COSA FARE:
A) Rispondi alle seguenti domande sul testo relativo al ricorso in materia previdenziale:
(i) Con quale cedolino era stato operato il prelievo contestato?
(ii) Quale comma dell'articolo unico della Legge Finanziaria n. 296 del 2006 viene indicato?
(iii) Quale articolo della Costituzione sarebbe violato da una diversa interpretazione della norma?
B) Prosegui il testo relativo al ricorso in materia previdenziale a partire dall'ultima frase riportata.

TESTO FORNITO:
-----
Col sesto motivo di gravame il ricorrente lamenta omessa e contraddittoria motivazione circa un fatto controverso e (subordinatamente) decisivo per il giudizio (art. 360 c.p.c., n. 5) con riferimento alla prelievo operato retroattivamente.
Rileva il ricorrente che in maniera contraddittoria la Corte territoriale, pur avendo ritenuto principio ovvio quello della "intangibilita’ delle rate gia’ riscosse", aveva ritenuto la legittimita’ del prelievo sebbene lo stesso fosse stato operato con il cedolino di novembre 2004 a decorrere dall’11.2004.
Il ricorrente infine rileva l’incidenza dello ius superveniens.
In particolare evidenzia che i motivi sopra esposti conservavano la loro efficacia anche dopo l’entrata in vigore della Legge Finanziaria n. 296 del 2006 il cui art. unico, comma 763, aveva sostituito i primi due periodi della L. n. 335 del 1995, art. 3, comma 12 ed aveva inoltre disposto, nell’ultimo periodo, che "sono fatti salvi" gli atti ed i provvedimenti adottati dalle Casse professionali in epoca anteriore all’entrata in vigore della legge; con la norma suddetta era stata quindi prorogata la efficacia degli atti e delle delibere precedenti che continuavano a produrre effetto, sempre che rispettassero il fondamentale principio del pro rata, ed anche se non erano stati assunti nell’ottica della stabilita’ a trenta anni ma a soli quindici anni.
Cio’ in quanto la norma suddetta, che non ha valore retroattivo sia perche’ non si tratta di norma interpretativa sia perche’ manca una espressa dichiarazione di retroattivita’, contiene una generica formula di salvezza degli atti gia’ deliberati in base alla normativa previgente, senza peraltro incidere sulla loro legittimita’ non potendo essere intesa come una sorta di generale sanatoria.
Una diversa interpretazione di tale norma, siccome diretta a sanare tutti i vizi delle delibere pregresse, sarebbe affetta da vizio di incostituzionalita’ per violazione dell’art. 38 Cost., che ha creato dei veri e propri "diritti" previdenziali, a fronte dei quali non puo’ stare la discrezionalita’, essendo notorio che la’ dove esistente un potere discrezionale, ivi non esistono diritti soggettivi dei singoli, ma solo interessi; pertanto la norma di salvaguardia, interpretata nel senso di una sanatoria delle violazioni in precedenza commesse, realizzerebbe direttamente ed esclusivamente l’interesse delle Casse senza lasciare alcuno spazio alla tutela dell’interesse individuale degli assicurati, che verrebbe degradato al livello di interesse legittimo.
-----
ELENCO:
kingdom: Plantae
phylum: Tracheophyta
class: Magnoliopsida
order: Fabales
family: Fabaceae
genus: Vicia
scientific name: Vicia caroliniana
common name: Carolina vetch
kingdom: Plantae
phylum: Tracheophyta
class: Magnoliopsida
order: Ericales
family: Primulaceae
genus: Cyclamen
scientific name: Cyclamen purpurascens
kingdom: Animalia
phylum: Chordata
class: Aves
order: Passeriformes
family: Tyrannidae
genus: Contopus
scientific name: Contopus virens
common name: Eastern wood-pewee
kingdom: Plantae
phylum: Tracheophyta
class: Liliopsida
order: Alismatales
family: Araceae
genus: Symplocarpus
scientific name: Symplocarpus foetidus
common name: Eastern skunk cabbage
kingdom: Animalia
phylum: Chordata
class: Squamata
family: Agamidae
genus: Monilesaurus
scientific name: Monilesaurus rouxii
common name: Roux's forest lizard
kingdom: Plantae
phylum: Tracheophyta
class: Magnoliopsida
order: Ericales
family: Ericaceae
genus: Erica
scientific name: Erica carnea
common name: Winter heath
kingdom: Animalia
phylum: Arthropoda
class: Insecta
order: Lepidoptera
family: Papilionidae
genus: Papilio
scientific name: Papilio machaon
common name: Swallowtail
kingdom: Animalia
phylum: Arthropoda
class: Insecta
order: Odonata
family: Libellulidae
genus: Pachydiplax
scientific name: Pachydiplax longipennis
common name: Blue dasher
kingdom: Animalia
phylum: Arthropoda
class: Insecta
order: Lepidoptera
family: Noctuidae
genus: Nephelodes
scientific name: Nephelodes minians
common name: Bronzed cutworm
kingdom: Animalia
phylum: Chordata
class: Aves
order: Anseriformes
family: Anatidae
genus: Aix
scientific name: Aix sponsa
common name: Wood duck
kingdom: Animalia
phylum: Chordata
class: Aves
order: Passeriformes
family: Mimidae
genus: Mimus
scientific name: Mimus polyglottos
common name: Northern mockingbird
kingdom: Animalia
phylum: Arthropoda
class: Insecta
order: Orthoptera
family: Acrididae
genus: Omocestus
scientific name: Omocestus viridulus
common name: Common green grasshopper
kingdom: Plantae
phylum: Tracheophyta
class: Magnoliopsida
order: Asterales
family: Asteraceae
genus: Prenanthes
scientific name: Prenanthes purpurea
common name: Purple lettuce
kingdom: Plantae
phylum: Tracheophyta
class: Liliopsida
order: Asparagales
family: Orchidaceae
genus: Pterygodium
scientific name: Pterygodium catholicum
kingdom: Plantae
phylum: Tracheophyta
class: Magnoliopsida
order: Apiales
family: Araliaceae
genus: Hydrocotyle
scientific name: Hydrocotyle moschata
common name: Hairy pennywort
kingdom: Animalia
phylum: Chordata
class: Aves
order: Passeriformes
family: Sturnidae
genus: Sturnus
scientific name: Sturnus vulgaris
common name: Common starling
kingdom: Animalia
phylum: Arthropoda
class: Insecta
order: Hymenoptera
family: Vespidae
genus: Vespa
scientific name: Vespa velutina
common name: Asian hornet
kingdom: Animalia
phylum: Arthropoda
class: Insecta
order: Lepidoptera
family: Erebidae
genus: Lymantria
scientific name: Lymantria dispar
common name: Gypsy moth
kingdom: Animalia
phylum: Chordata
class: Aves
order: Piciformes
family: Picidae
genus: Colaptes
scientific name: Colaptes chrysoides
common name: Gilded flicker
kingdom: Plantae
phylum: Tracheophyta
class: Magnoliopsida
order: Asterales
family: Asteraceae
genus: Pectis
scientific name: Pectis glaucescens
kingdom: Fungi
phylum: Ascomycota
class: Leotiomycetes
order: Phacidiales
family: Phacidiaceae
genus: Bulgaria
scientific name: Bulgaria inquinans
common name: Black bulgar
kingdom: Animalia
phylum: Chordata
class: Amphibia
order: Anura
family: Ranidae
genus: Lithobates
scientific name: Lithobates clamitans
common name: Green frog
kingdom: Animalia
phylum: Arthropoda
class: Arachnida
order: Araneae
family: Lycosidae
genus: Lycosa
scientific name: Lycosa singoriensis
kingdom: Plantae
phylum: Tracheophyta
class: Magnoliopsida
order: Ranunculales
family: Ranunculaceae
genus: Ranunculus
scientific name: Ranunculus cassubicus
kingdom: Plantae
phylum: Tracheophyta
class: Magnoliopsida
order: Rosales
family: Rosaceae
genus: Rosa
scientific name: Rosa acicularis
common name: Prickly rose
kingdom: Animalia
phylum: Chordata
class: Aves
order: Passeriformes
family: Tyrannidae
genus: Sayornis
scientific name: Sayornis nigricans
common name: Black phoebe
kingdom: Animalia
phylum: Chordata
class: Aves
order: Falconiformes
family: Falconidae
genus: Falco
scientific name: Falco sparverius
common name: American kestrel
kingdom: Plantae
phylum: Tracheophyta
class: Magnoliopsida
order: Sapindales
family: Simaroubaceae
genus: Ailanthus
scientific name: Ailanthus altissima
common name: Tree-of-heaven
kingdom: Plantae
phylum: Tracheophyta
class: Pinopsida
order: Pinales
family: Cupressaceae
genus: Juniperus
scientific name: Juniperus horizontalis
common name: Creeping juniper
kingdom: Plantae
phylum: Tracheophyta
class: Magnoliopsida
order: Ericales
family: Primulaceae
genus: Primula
-----
RISPOSTE IN ORDINE:
A)
(i) Con il cedolino di novembre 2004.
(ii) Il comma 763.
(iii) L'art. 38 della Costituzione.

B)
Ed inoltre sarebbero ravvisabili altri vizi di incostituzionalita’ per contrasto con gli artt. 2 (violazione dei diritti inviolabili, fra cui la certezza del diritto), 3 (violazione dei principi di razionalita’ e di eguaglianza), 10 (violazione delle norme del diritto internazionale generalmente riconosciute, ed in particolare della Convenzione europea dei diritti umani), 23 (violazione della espressa riserva di legge in merito alle prestazioni patrimoniali), 24 e 113 (violazione della tutela giurisdizionale per la salvaguardia di una posizione soggettiva qualificabile come diritto soggettivo e comunque disparita’ di trattamento nel diritto di difesa tra le parti in causa), 70 e 76 (violazione del principio per il quale la funzione legislativa e’ esercitata dalle due Camere e puo’ essere delegata, a determinate condizioni, solo al Governo e non anche ad associazioni private quali sono le Casse) Cost..
Con l’unico motivo di ricorso la Cassa Nazionale di previdenza dei dottori commercialisti lamenta violazione di legge in relazione agli artt. 91 e 92 c.p.c..
In proposito rileva che erroneamente la Corte territoriale aveva proceduto alla compensazione delle spese di giudizio sebbene non vi fosse soccombenza reciproca, limitandosi ad una generica affermazione della presenza di "giusti motivi", senza renderli in alcun modo noti, contrariamente a quanto previsto dalla legge.
Il ricorso principale e’ fondato.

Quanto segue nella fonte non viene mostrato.